On Tuesday the Trust was treating 242 Covid patients – 111 more than at the previous peak in May 2020.
“Yesterday saw a peak in the number of Covid patients in our trust. Our trust is in the eye of the storm right now,” said Sue Symington, chair of the board of directors.
In a video message recorded for staff, trust chief executive Simon Morritt said anyone who suggests that the hospitals are quiet or empty “should walk a mile” in healthcare workers’ shoes.
There are currently seven dedicated Covid wards at York Hospital and three in Scarborough Hospital, a hospital trust board of directors meeting heard.
Mr Morritt said forecasts show the rate of Covid admissions should start to plateau and that the vaccine provides “light at the end of the tunnel”.
But he said the situation will be challenging in the coming days.
Long Covid clinic
On Tuesday the hospital also administered its 14,000th Covid vaccination. The trust has been vaccinating health and social care workers in York and Scarborough.

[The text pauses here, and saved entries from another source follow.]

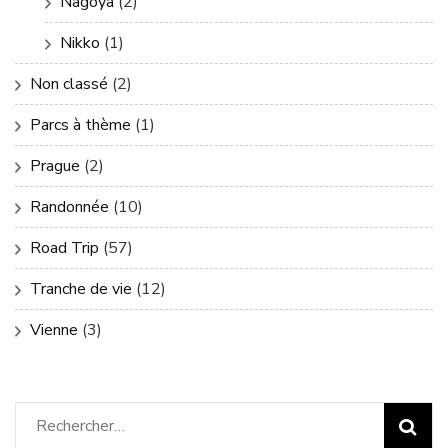
Nagoya
(2)
Nikko
(1)
Non classé
(2)
Parcs à thème
(1)
Prague
(2)
Randonnée
(10)
Road Trip
(57)
Tranche de vie
(12)
Vienne
(3)
Rechercher :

Ninety-nine elective procedures have been delayed in January as the trust has been treating increasing numbers of Covid patients.
And a new clinic will be set up to treat patients with symptoms of ‘long Covid’ – a condition where Covid patients experience persistent health problems for months after catching the virus.
GPs have begun to refer increasing numbers of patients with ‘long Covid’ symptoms to the hospital trust, the meeting heard.
Wendy Scott, chief operating officer at the trust, said: “We are already starting to see referrals from GP colleagues for patients with ongoing issues.
“There is a recognition that there is going to be an ongoing need to support these patients, perhaps for a long period of time. There is funding nationally for long Covid clinics.”
She added that maintaining non-Covid services has been “really challenging” while there are so many Covid patients in hospital.
“We are starting to plan for what happens after the peak and what that might look like,” she said.
“We are trying to maintain business as usual, but this has clearly had an impact on routine activity.
“I would like to reassure the board that we are continuing to maintain cancer treatment and make sure patients who urgently need surgery have access.”